Exercise requirements:
Determine how many lines below contain the string "styled" and give that number without anything else.
——
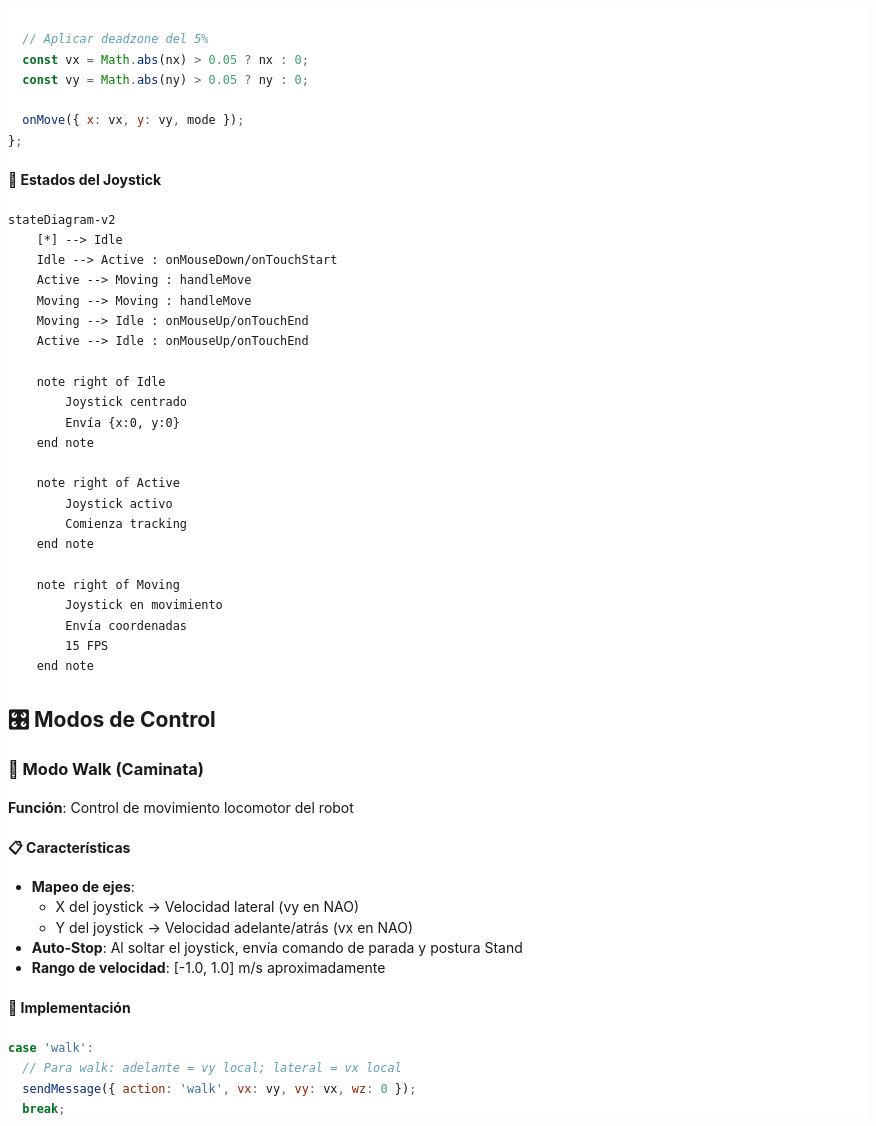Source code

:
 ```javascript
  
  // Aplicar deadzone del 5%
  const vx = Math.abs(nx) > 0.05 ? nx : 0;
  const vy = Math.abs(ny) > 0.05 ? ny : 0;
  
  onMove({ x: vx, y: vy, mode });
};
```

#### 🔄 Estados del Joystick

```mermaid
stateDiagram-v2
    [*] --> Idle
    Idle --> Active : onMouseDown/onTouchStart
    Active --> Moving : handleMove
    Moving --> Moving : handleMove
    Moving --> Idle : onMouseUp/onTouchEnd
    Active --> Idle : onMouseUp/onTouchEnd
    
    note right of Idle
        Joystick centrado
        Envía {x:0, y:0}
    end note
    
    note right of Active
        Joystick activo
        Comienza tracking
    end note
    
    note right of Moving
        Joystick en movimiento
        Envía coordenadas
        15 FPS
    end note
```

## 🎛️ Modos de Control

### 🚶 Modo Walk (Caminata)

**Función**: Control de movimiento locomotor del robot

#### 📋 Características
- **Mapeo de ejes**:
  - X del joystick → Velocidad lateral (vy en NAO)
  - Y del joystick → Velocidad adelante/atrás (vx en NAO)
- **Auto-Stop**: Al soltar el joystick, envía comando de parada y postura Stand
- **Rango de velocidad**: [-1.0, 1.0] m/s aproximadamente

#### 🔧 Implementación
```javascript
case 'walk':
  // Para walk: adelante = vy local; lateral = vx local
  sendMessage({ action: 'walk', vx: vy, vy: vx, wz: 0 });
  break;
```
——
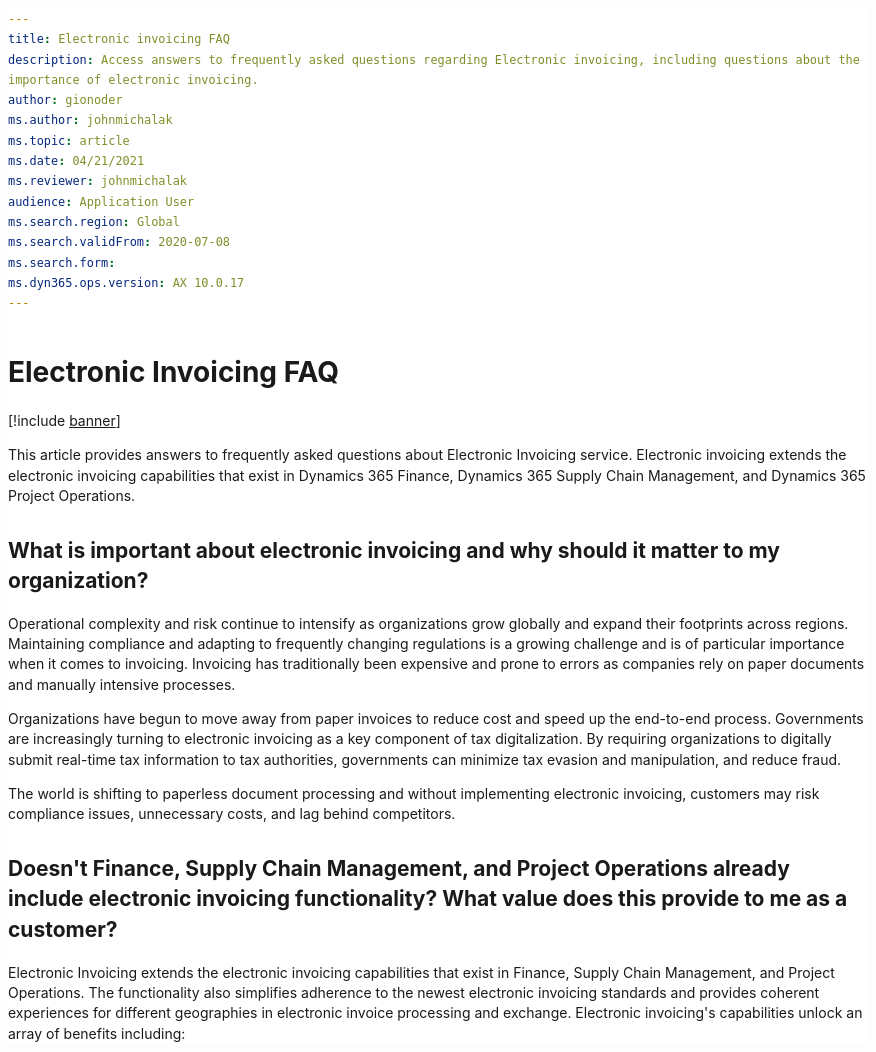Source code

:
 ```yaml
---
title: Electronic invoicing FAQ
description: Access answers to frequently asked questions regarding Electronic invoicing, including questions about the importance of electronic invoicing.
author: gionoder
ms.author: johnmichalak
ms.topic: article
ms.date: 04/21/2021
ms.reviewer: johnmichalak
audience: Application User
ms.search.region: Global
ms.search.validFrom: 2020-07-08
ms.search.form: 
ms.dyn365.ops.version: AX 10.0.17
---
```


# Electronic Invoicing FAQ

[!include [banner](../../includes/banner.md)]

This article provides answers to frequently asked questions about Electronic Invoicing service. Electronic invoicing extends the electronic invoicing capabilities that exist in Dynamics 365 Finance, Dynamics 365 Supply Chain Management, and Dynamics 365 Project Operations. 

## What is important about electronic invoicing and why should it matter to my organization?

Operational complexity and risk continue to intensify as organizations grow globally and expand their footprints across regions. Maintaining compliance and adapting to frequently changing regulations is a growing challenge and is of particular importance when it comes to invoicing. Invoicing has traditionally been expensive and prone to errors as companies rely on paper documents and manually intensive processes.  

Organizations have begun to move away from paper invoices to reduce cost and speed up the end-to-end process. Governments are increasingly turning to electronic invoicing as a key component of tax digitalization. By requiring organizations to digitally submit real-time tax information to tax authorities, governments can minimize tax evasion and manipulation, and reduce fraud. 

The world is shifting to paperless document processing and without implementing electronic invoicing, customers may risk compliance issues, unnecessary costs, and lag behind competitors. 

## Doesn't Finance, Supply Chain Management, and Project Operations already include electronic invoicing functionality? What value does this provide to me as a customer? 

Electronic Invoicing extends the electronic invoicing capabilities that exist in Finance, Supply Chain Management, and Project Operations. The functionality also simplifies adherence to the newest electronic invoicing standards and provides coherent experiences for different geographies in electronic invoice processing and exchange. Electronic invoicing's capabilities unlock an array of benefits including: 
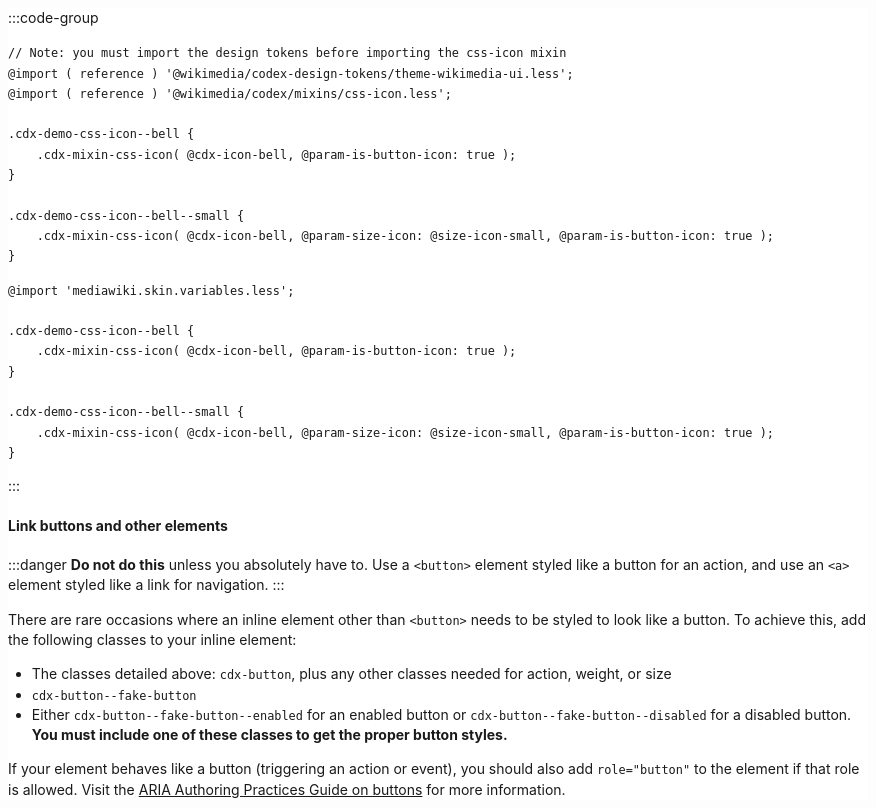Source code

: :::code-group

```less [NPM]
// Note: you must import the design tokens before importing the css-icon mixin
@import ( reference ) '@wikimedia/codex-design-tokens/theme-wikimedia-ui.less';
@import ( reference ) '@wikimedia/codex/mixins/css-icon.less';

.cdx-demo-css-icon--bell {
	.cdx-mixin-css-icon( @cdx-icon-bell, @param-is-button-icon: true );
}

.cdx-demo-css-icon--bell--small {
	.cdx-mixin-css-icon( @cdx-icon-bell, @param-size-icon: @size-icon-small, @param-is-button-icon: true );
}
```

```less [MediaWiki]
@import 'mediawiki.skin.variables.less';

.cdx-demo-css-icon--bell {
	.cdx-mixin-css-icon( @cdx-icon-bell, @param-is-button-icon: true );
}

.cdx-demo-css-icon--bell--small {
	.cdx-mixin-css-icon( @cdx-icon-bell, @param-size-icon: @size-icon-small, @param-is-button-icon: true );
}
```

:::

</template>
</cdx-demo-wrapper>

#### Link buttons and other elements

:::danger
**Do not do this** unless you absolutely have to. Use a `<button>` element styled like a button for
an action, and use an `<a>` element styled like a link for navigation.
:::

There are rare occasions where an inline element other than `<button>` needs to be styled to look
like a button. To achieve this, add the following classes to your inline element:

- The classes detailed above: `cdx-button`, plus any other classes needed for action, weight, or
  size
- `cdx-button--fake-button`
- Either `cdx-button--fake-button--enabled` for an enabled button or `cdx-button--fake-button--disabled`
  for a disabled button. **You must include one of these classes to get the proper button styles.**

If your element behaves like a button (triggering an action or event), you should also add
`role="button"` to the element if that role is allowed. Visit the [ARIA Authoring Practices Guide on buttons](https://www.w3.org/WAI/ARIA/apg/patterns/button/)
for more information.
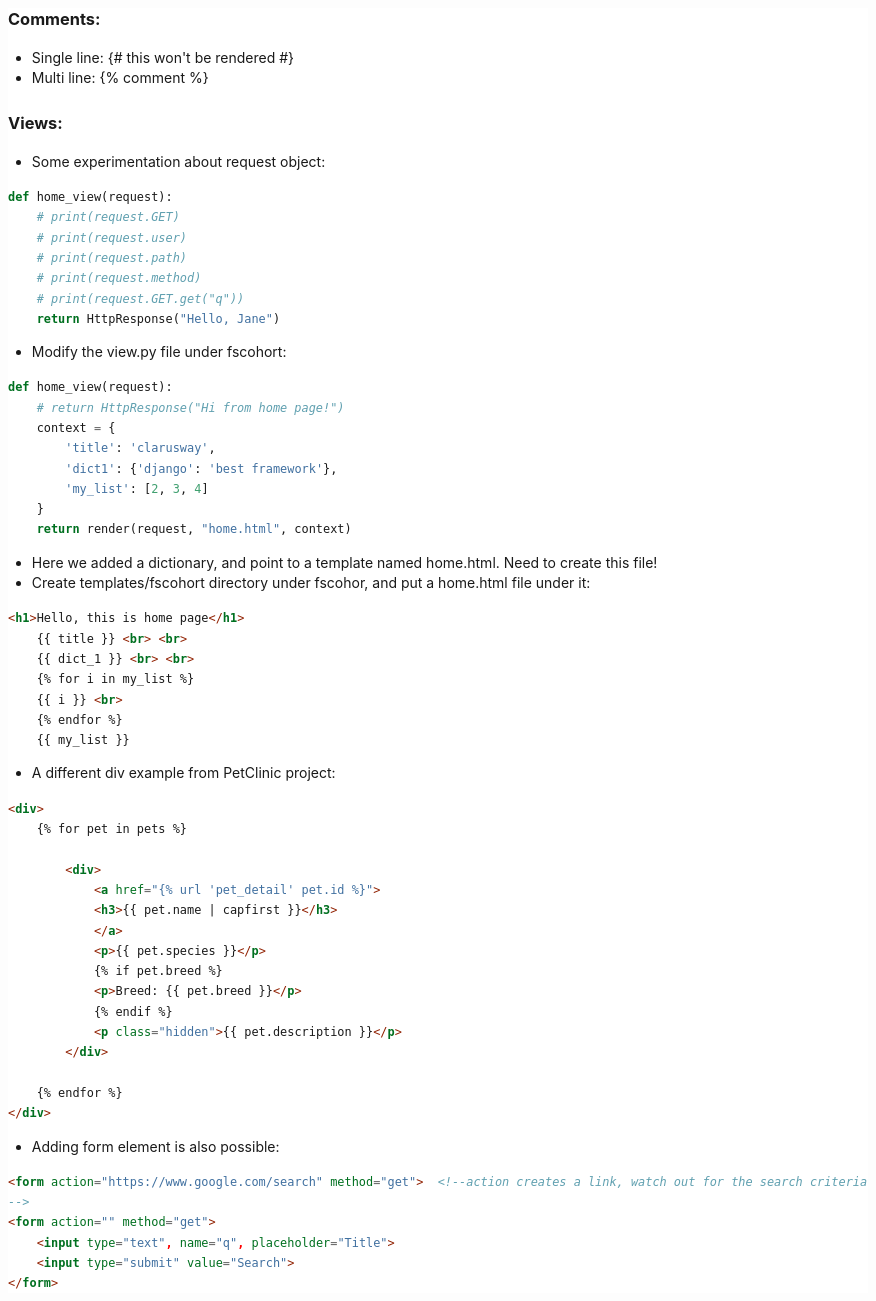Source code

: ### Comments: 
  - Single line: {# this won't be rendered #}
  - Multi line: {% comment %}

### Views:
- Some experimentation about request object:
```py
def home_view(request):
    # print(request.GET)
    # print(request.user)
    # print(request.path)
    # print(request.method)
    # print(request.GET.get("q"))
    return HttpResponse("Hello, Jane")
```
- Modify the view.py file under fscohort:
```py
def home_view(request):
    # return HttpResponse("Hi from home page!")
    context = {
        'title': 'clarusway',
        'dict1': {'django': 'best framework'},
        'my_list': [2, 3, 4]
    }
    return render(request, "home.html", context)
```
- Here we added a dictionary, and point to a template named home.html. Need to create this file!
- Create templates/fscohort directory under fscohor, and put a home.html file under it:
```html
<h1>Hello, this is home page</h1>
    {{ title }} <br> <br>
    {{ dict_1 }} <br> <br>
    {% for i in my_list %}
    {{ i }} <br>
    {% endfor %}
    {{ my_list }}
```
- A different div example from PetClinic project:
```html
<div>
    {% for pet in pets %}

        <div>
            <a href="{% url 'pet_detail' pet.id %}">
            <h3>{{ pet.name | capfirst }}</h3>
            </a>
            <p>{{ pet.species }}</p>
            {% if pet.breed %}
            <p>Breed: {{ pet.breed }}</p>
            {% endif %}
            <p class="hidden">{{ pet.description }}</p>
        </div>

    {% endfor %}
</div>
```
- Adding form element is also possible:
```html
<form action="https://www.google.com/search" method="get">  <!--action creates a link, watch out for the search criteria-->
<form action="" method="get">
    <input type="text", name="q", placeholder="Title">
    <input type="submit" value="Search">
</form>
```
——
Answer to this exercise:
3